I’ll try to jot down a few paragraphs about the Summer institute which marks the beginning of my two years as a teacher. These five weeks are basically all the training we get before stepping up as full-responsibility science and math teachers. Compared to the one year program graduates usually need to follow before they are allowed to teach “for real,” a month and a few days may seem meager. I can assure you they are not. We do not have time for anything besides teaching and learning about teaching. There is a lot of reflection going on in the breaks. All the conversations are about the same thing. I have explored teaching techniques in my dreams the last two nights. It becomes our lifestyle, our mindframe.

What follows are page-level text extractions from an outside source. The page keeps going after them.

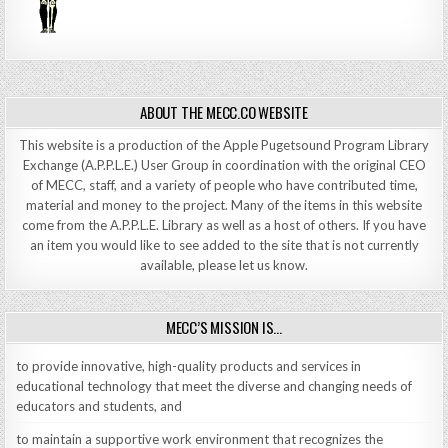
ABOUT THE MECC.CO WEBSITE
This website is a production of the Apple Pugetsound Program Library
Exchange (A.P.P.L.E.) User Group in coordination with the original CEO
of MECC, staff, and a variety of people who have contributed time,
material and money to the project. Many of the items in this website
come from the A.P.P.L.E. Library as well as a host of others. If you have
an item you would like to see added to the site that is not currently
available, please let us know.
MECC’S MISSION IS…
to provide innovative, high-quality products and services in
educational technology that meet the diverse and changing needs of
educators and students, and
to maintain a supportive work environment that recognizes the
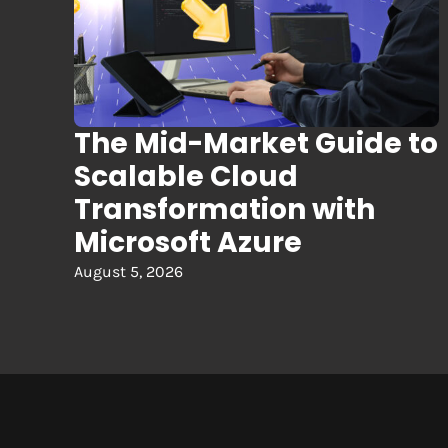
The Mid-Market Guide to
Scalable Cloud
Transformation with
Microsoft Azure
August 5, 2026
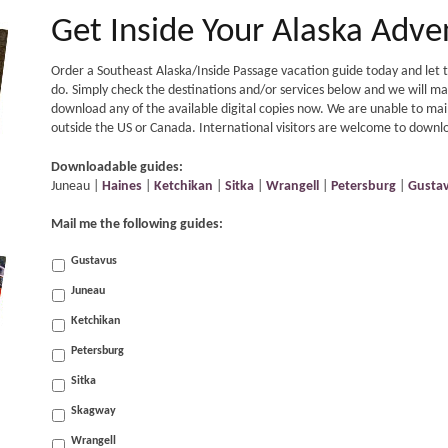
Get Inside Your Alaska Adve
Order a Southeast Alaska/Inside Passage vacation guide today and let th
do. Simply check the destinations and/or services below and we will mail
download any of the available digital copies now. We are unable to mail
outside the US or Canada. International visitors are welcome to downloa
Downloadable guides:
Juneau |
Haines
|
Ketchikan
|
Sitka
|
Wrangell
|
Petersburg
|
Gusta
Mail me the following guides:
Gustavus
Juneau
Ketchikan
Petersburg
Sitka
Skagway
Wrangell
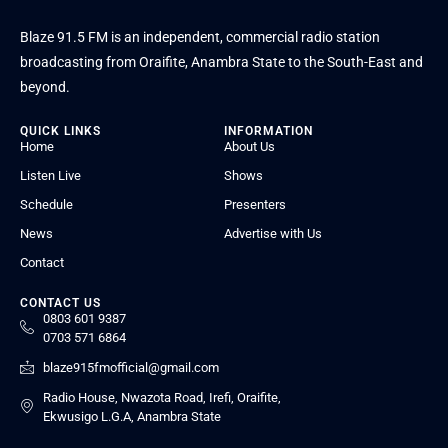
Blaze 91.5 FM is an independent, commercial radio station
broadcasting from Oraifite, Anambra State to the South-East and
beyond.
QUICK LINKS
INFORMATION
Home
About Us
Listen Live
Shows
Schedule
Presenters
News
Advertise with Us
Contact
CONTACT US
0803 601 9387
0703 571 6864
blaze915fmofficial@gmail.com
Radio House, Nwazota Road, Irefi, Oraifite,
Ekwusigo L.G.A, Anambra State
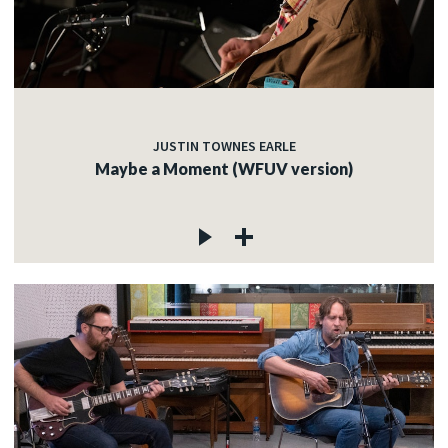
JUSTIN TOWNES EARLE
Maybe a Moment (WFUV version)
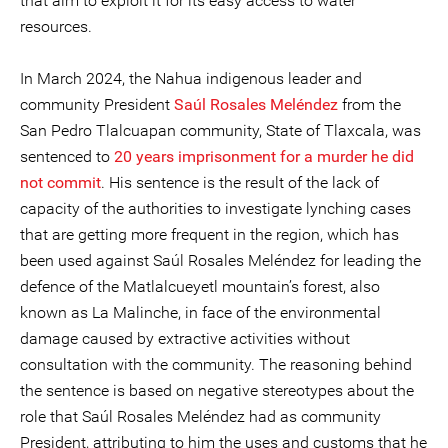
that aim to exploit it for its easy access to water
resources.
In March 2024, the Nahua indigenous leader and
community President
Saúl
Rosales Meléndez
from the
San Pedro Tlalcuapan community, State of Tlaxcala, was
sentenced to
20 years imprisonment for a murder he did
not commit
. His sentence is the result of the lack of
capacity of the authorities to investigate lynching cases
that are getting more frequent in the region, which has
been used against Saúl Rosales Meléndez for leading the
defence of the Matlalcueyetl mountain’s forest, also
known as La Malinche, in face of the environmental
damage caused by extractive activities without
consultation with the community. The reasoning behind
the sentence is based on negative stereotypes about the
role that Saúl Rosales Meléndez had as community
President, attributing to him the uses and customs that he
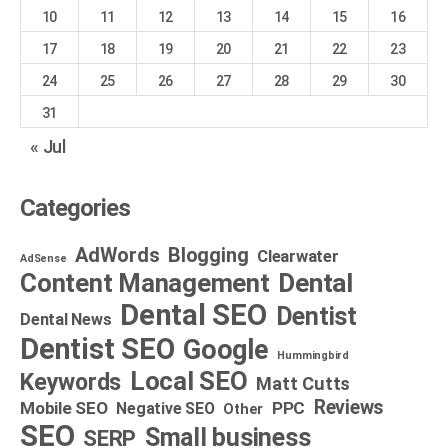
10
11
12
13
14
15
16
17
18
19
20
21
22
23
24
25
26
27
28
29
30
31
« Jul
Categories
AdWords
Blogging
Clearwater
AdSense
Dental
Content Management
Dental SEO
Dentist
Dental News
Dentist SEO
Google
Hummingbird
Local SEO
Keywords
Matt Cutts
Reviews
Mobile SEO
PPC
Negative SEO
Other
SEO
Small business
SERP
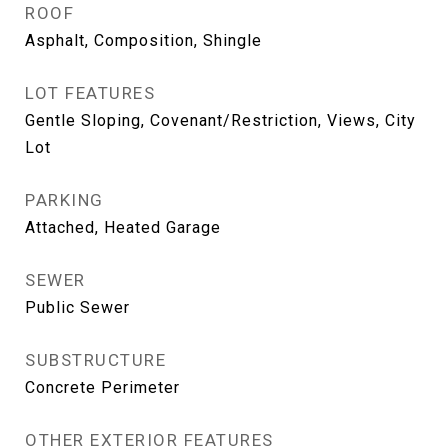
ROOF
Asphalt, Composition, Shingle
LOT FEATURES
Gentle Sloping, Covenant/Restriction, Views, City
Lot
PARKING
Attached, Heated Garage
SEWER
Public Sewer
SUBSTRUCTURE
Concrete Perimeter
OTHER EXTERIOR FEATURES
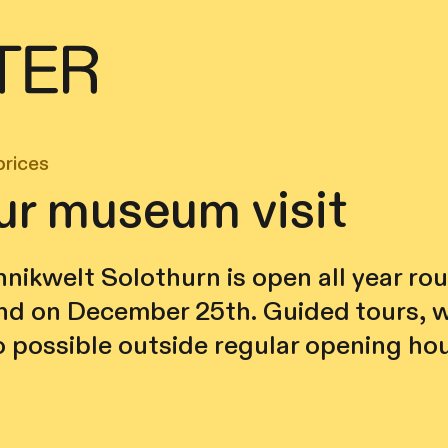
prices
ur museum visit
nikwelt Solothurn is open all year ro
d on December 25th. Guided tours, 
o possible outside regular opening hou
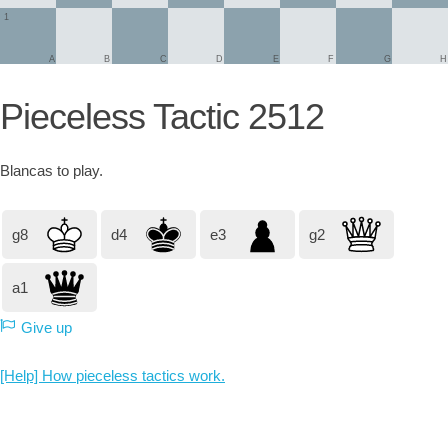
1
A
B
C
D
E
F
G
H
Pieceless Tactic 2512
Blancas
to play.
g8
d4
e3
g2
a1
Give up
[Help] How pieceless tactics work.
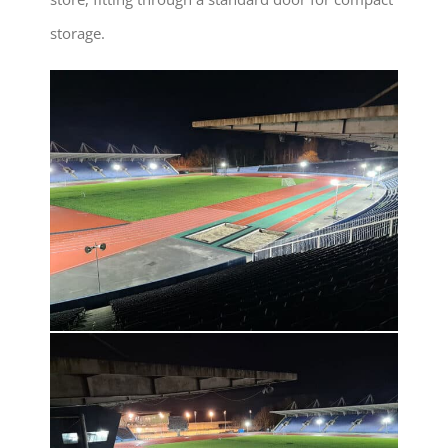
storage.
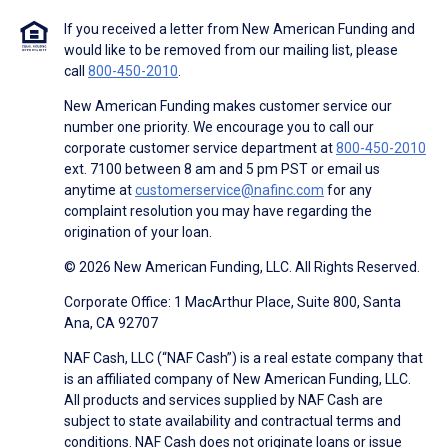
If you received a letter from New American Funding and
would like to be removed from our mailing list, please
call
800-450-2010
.
New American Funding makes customer service our
number one priority. We encourage you to call our
corporate customer service department at
800-450-2010
ext. 7100 between 8 am and 5 pm PST or email us
anytime at
customerservice@nafinc.com
for any
complaint resolution you may have regarding the
origination of your loan.
© 2026 New American Funding, LLC. All Rights Reserved.
Corporate Office: 1 MacArthur Place, Suite 800, Santa
Ana, CA 92707
NAF Cash, LLC (“NAF Cash”) is a real estate company that
is an affiliated company of New American Funding, LLC.
All products and services supplied by NAF Cash are
subject to state availability and contractual terms and
conditions. NAF Cash does not originate loans or issue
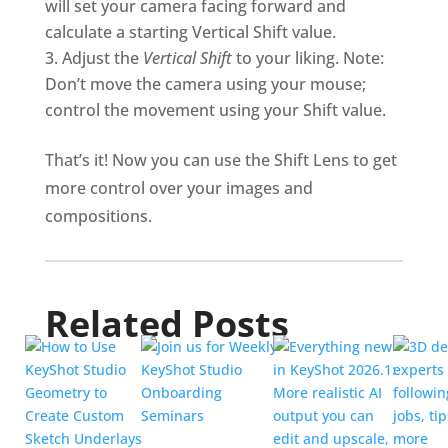
will set your camera facing forward and
calculate a starting Vertical Shift value.
Adjust the
Vertical Shift
to your liking. Note:
Don’t move the camera using your mouse;
control the movement using your Shift value.
That’s it! Now you can use the Shift Lens to get
more control over your images and
compositions.
Related Posts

In a crash course you sink or swim. None has sunk yet. We are constantly challenged: –How will you ensure that each pupil has understood the concept and not just copy down your words? -Have you considered how you will move about the classroom? -How would you have disciplined that girl without attacking her self image? Every speaker is eminent and I cannot praise the organizers enough.

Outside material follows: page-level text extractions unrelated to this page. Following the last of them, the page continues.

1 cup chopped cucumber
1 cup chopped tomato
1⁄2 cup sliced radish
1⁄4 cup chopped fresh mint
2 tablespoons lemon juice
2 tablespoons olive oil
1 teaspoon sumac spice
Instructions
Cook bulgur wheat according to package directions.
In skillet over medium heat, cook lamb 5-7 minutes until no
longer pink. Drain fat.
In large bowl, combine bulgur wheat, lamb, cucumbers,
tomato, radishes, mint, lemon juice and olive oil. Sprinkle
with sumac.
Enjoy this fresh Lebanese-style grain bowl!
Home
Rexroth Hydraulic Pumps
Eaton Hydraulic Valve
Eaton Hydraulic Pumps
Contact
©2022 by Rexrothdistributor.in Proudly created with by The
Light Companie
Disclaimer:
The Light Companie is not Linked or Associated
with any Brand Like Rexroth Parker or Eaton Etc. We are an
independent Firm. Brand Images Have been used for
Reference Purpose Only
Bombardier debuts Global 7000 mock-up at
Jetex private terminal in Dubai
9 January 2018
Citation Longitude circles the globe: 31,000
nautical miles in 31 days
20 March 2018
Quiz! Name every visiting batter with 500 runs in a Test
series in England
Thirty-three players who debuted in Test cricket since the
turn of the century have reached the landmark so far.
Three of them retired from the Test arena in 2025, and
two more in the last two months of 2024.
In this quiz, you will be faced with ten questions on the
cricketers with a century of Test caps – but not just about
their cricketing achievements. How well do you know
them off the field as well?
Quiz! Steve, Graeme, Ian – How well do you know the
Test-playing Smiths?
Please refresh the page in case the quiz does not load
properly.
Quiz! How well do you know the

The great responsibility and challenge of being responsible for a group of teenagers and making them excel is starting to feel like something that can be done. Engaging, inspired teachers do it every day. I try to keep that feeling when the what-if’s come sneaking up. What if the class is super offensive all the time? What if they just get up and leave? When I was about fourteen I read the Belgariad (the first five openly, then all the sequels in secret as I was for reasons still obscure to me not allowed to read anything more by Eddings). His work taught me a few things (apart from multiplying my vocabulary and raising my English marks by a half grade), one of them was to disregard what-if’s. They are not the sort of preparation that makes you prepared, but rather cousins of the inner critic, products of your insecure mind which anyone who has ever taken a self realization class has expelled to somewhere dark and drafty. Knowing the difference between legitimate concerns and nonconstructive worry is one key to stop stopping yourself.